* [The problem]: Take the entries below and print, exactly, the stretch from the line containing "black backpack [56,598,279,843]" through the line containing "none -> grey storage box [811,538,1013,734]", both included.

* [Dataset records]:
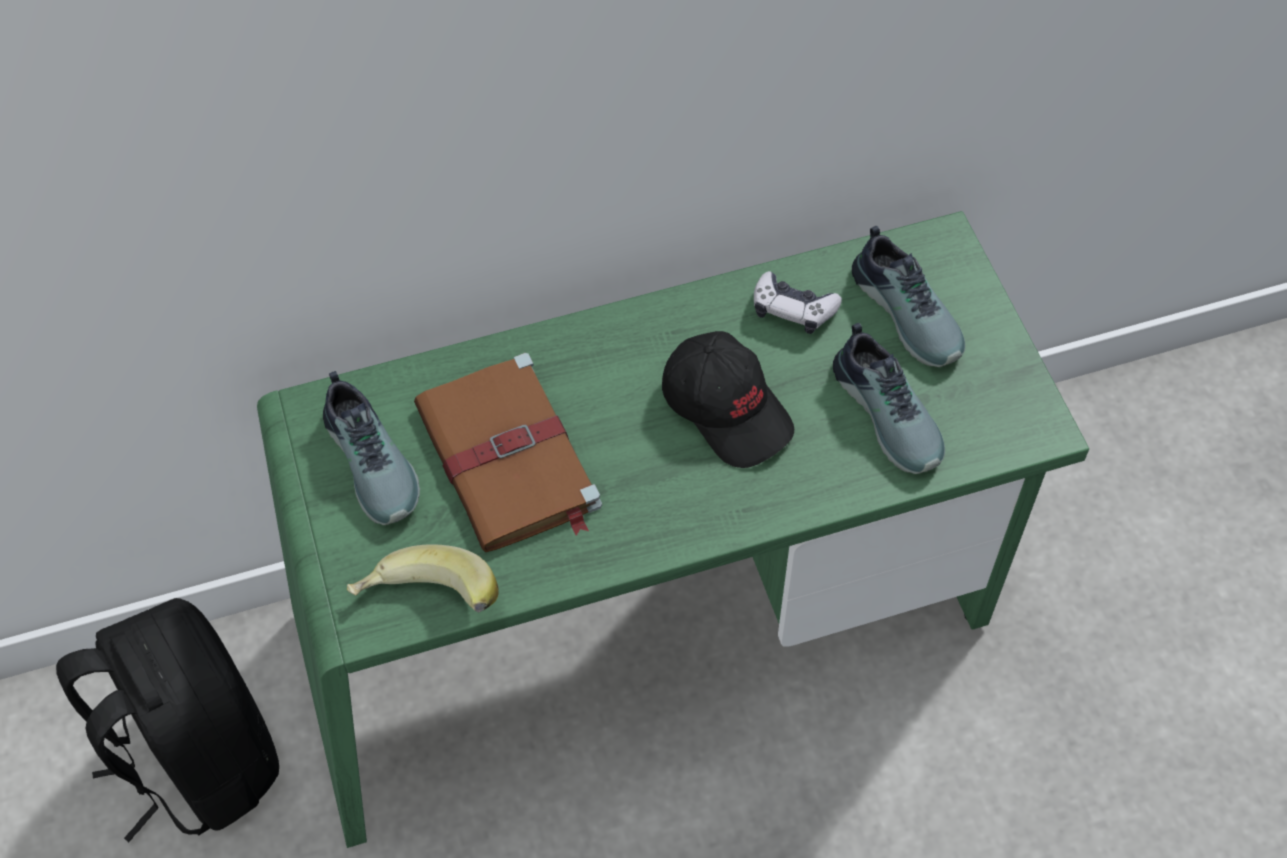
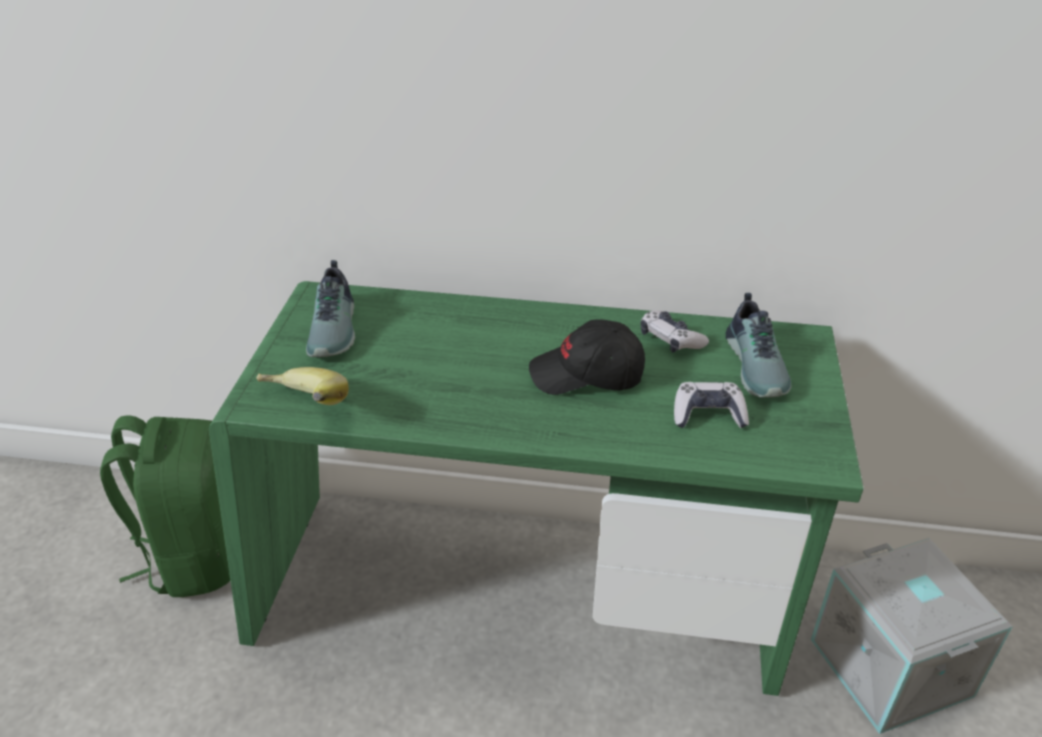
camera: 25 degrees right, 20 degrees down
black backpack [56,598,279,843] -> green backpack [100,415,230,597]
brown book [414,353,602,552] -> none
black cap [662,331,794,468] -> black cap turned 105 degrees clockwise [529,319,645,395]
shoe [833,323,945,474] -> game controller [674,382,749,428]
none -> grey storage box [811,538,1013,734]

--

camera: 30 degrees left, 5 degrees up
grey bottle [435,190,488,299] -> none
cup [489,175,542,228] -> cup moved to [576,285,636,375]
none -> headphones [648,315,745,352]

==

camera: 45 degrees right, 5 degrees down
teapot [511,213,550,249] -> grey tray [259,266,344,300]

* [Finished exercise]:
black backpack [56,598,279,843] -> green backpack [100,415,230,597]
brown book [414,353,602,552] -> none
black cap [662,331,794,468] -> black cap turned 105 degrees clockwise [529,319,645,395]
shoe [833,323,945,474] -> game controller [674,382,749,428]
none -> grey storage box [811,538,1013,734]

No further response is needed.